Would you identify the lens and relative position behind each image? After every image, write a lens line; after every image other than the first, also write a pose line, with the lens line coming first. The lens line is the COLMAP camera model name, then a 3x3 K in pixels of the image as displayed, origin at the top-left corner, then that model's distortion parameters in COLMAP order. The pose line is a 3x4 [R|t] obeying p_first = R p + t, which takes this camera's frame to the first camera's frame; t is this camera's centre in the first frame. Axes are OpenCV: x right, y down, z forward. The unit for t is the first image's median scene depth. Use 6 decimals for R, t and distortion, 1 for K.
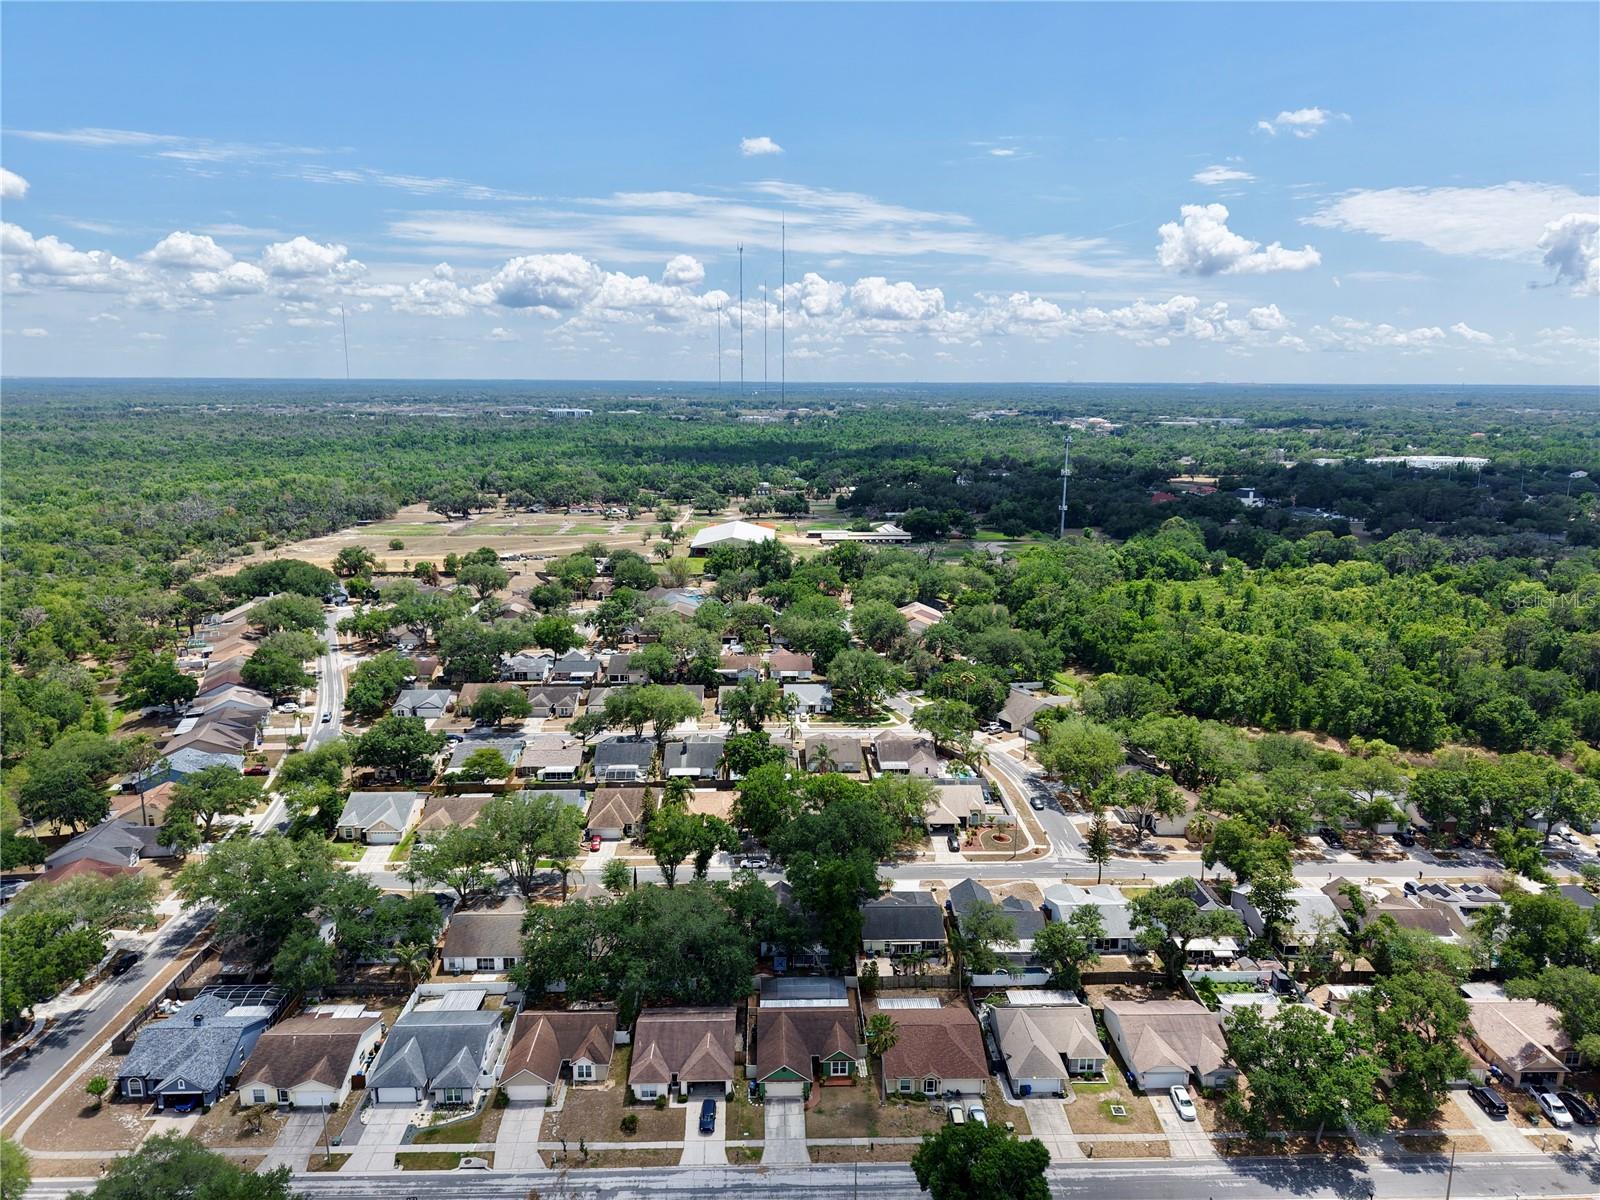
lens RADIAL K [[1070.1, 0, 795.2], [0, 1070.1, 597.9], [0, 0, 1]] dist [0.002401, 0.001317]
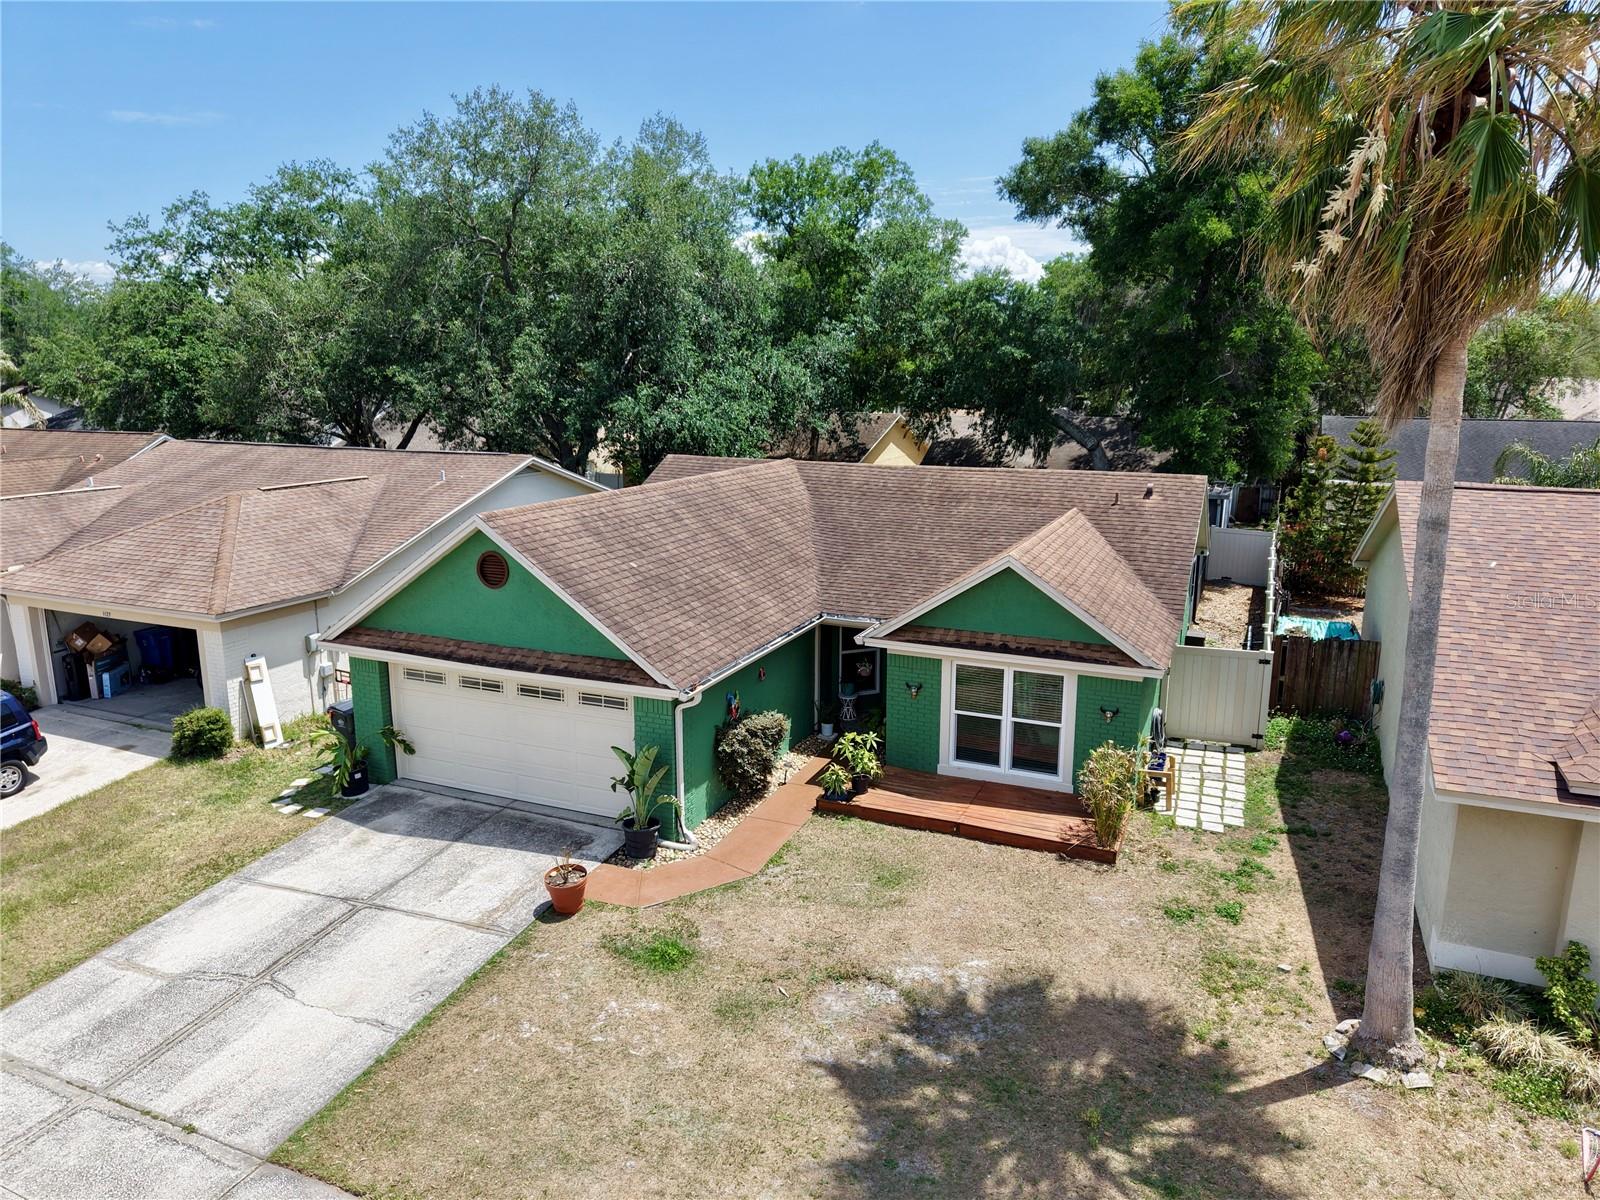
lens RADIAL K [[1071.6, 0, 797.2], [0, 1071.6, 595.0], [0, 0, 1]] dist [0.007680, -0.001397]
pose [[0.904332, 0.089942, -0.417245, 0.076834], [-0.085793, 0.995899, 0.028730, 0.460202], [0.418118, 0.009815, 0.908340, 0.950740]]
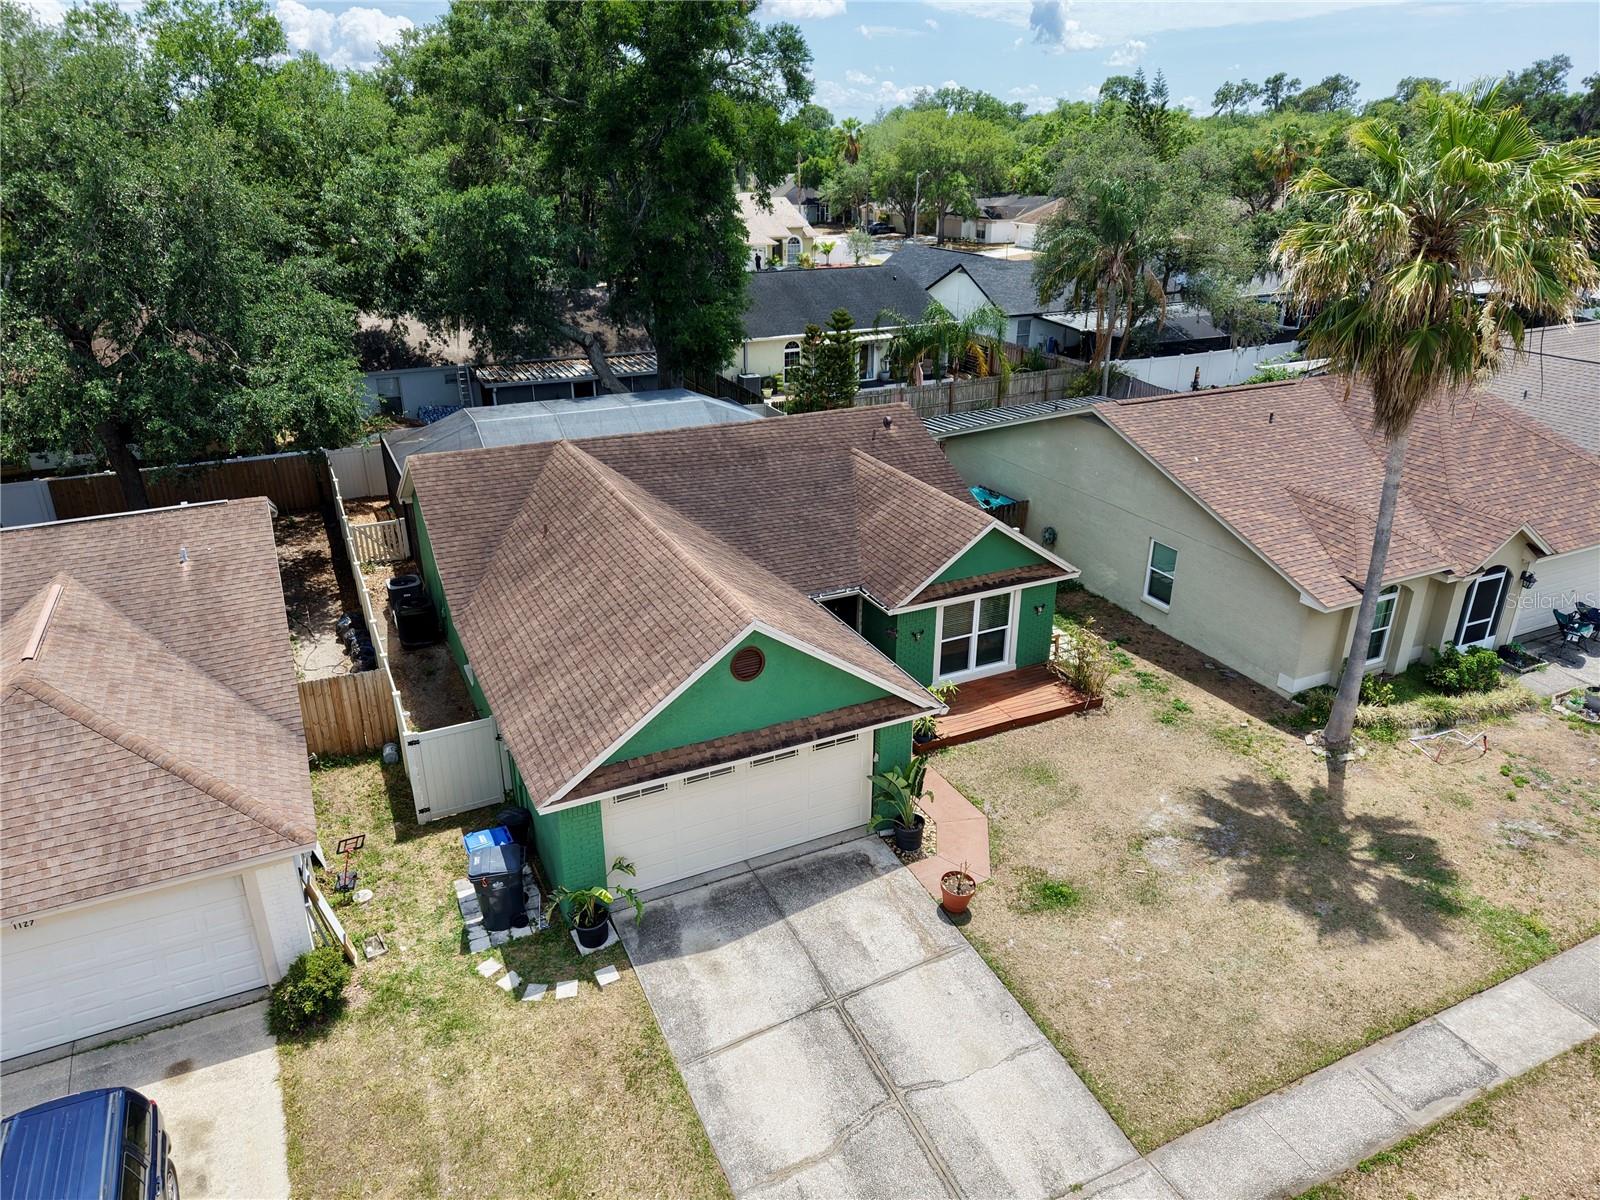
lens RADIAL K [[1070.1, 0, 795.2], [0, 1070.1, 597.9], [0, 0, 1]] dist [0.002401, 0.001317]
pose [[0.912452, -0.160779, 0.376273, -0.052923], [0.080498, 0.972132, 0.220181, 0.428398], [-0.401187, -0.170615, 0.899966, 0.935714]]
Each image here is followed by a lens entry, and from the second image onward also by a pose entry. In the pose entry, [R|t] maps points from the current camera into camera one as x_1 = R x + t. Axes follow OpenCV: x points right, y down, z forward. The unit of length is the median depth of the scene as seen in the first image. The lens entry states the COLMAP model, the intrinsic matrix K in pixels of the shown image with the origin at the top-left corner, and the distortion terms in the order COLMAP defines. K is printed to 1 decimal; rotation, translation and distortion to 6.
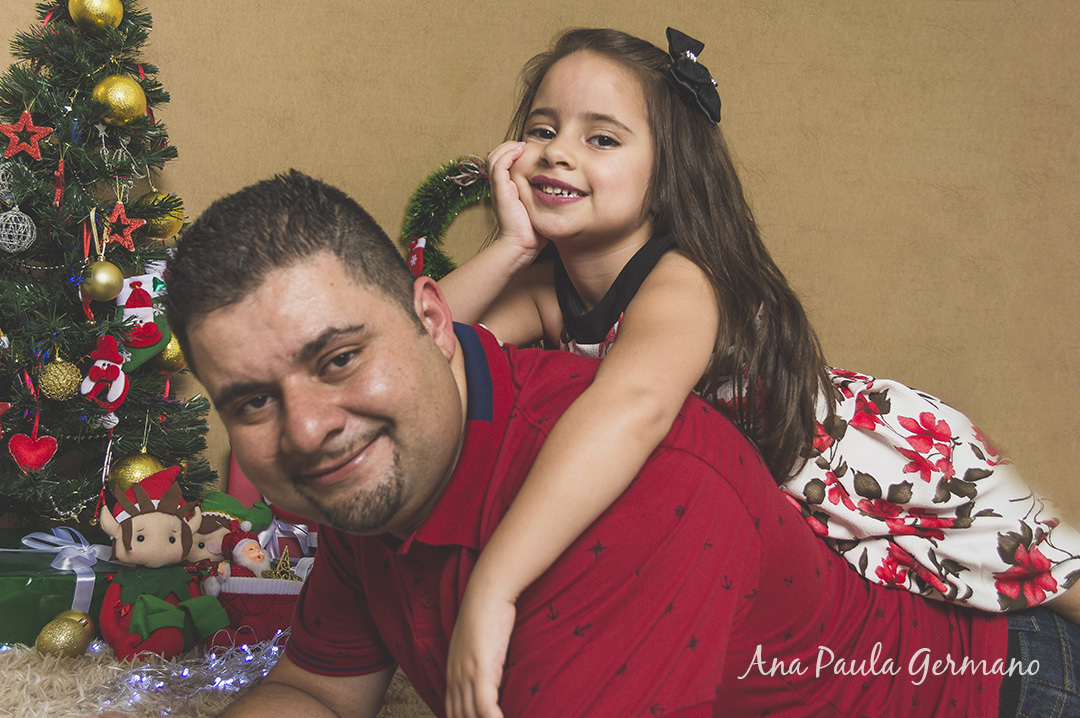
lens RADIAL K [[1132.3, 0, 537.2], [0, 1132.3, 366.6], [0, 0, 1]] dist [0.022442, 0.000000]
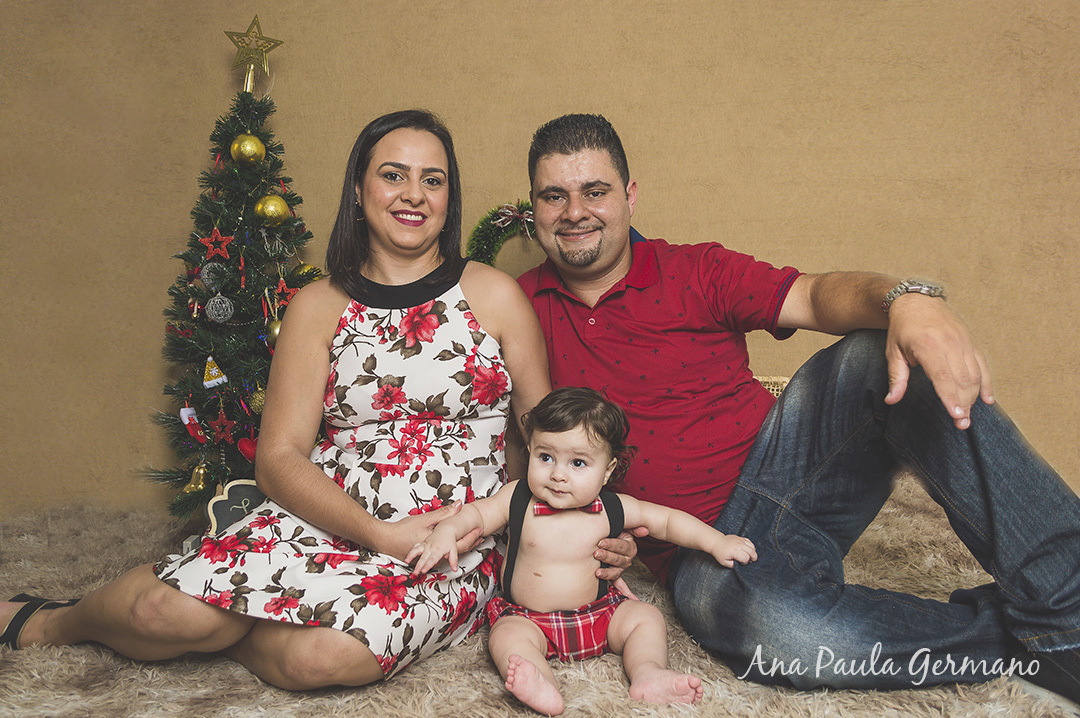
lens RADIAL K [[914.7, 0, 531.8], [0, 914.7, 348.6], [0, 0, 1]] dist [0.042466, -0.036198]
pose [[0.989672, -0.106717, -0.095713, 0.078169], [0.115527, 0.989055, 0.091782, -0.124533], [0.084871, -0.101892, 0.991169, -0.216188]]
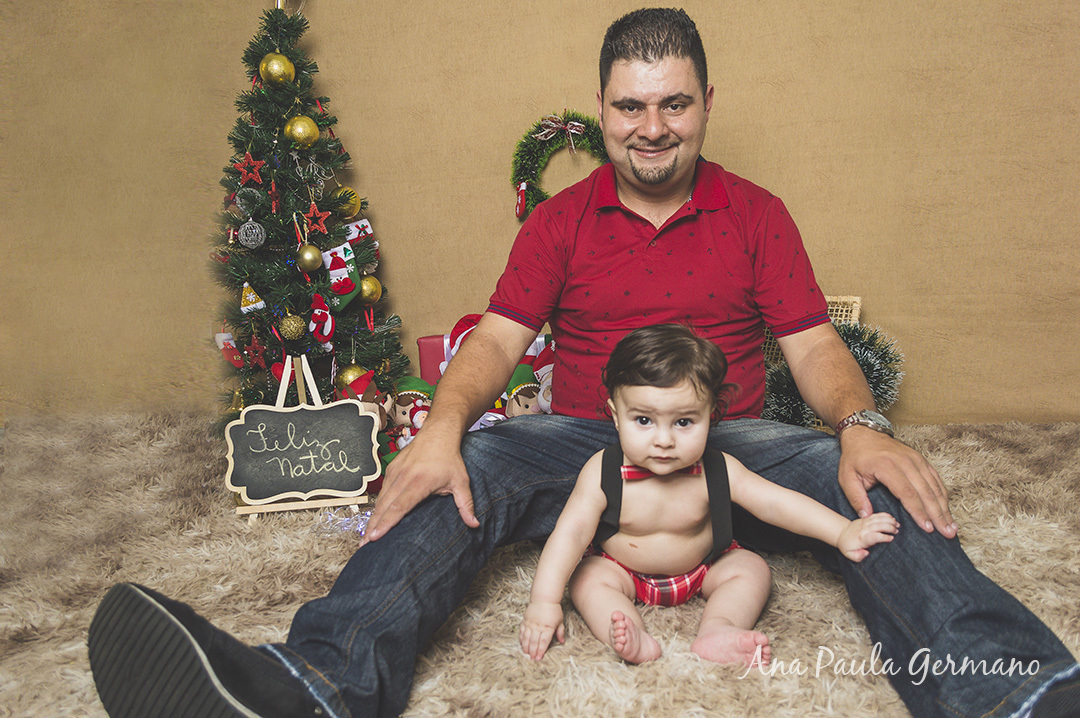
lens RADIAL K [[871.7, 0, 546.9], [0, 871.7, 373.2], [0, 0, 1]] dist [0.028157, -0.009984]
pose [[0.954964, -0.090595, -0.282552, 0.242009], [0.145321, 0.973027, 0.179168, -0.085188], [0.258699, -0.212160, 0.942371, -0.075218]]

## TASK TO COMPLETE
Output every entry above exactly, minus the pictures.

## SOLVED PROBLEM
Would you identify the lens and relative position behind each image? After every image, write a lens line; after every image other than the first, also write a pose line, with the lens line coming first. The lens line is the COLMAP camera model name, then a 3x3 K in pixels of the image as displayed, origin at the top-left corner, then that model's distortion parameters in COLMAP order. The pose line is a 3x4 [R|t] obeying p_first = R p + t, which takes this camera's frame to the first camera's frame; t is this camera's centre in the first frame. Axes are OpenCV: x right, y down, z forward. The unit for t is the first image's median scene depth. Use 6 decimals for R, t and distortion, 1 for K.
lens RADIAL K [[1070.1, 0, 795.2], [0, 1070.1, 597.9], [0, 0, 1]] dist [0.002401, 0.001317]
lens RADIAL K [[1071.6, 0, 797.2], [0, 1071.6, 595.0], [0, 0, 1]] dist [0.007680, -0.001397]
pose [[0.904332, 0.089942, -0.417245, 0.076834], [-0.085793, 0.995899, 0.028730, 0.460202], [0.418118, 0.009815, 0.908340, 0.950740]]
lens RADIAL K [[1070.1, 0, 795.2], [0, 1070.1, 597.9], [0, 0, 1]] dist [0.002401, 0.001317]
pose [[0.912452, -0.160779, 0.376273, -0.052923], [0.080498, 0.972132, 0.220181, 0.428398], [-0.401187, -0.170615, 0.899966, 0.935714]]
Each image here is followed by a lens entry, and from the second image onward also by a pose entry. In the pose entry, [R|t] maps points from the current camera into camera one as x_1 = R x + t. Axes follow OpenCV: x points right, y down, z forward. The unit of length is the median depth of the scene as seen in the first image. The lens entry states the COLMAP model, the intrinsic matrix K in pixels of the shown image with the origin at the top-left corner, and the distortion terms in the order COLMAP defines. K is printed to 1 decimal; rotation, translation and distortion to 6.
lens RADIAL K [[1132.3, 0, 537.2], [0, 1132.3, 366.6], [0, 0, 1]] dist [0.022442, 0.000000]
lens RADIAL K [[914.7, 0, 531.8], [0, 914.7, 348.6], [0, 0, 1]] dist [0.042466, -0.036198]
pose [[0.989672, -0.106717, -0.095713, 0.078169], [0.115527, 0.989055, 0.091782, -0.124533], [0.084871, -0.101892, 0.991169, -0.216188]]
lens RADIAL K [[871.7, 0, 546.9], [0, 871.7, 373.2], [0, 0, 1]] dist [0.028157, -0.009984]
pose [[0.954964, -0.090595, -0.282552, 0.242009], [0.145321, 0.973027, 0.179168, -0.085188], [0.258699, -0.212160, 0.942371, -0.075218]]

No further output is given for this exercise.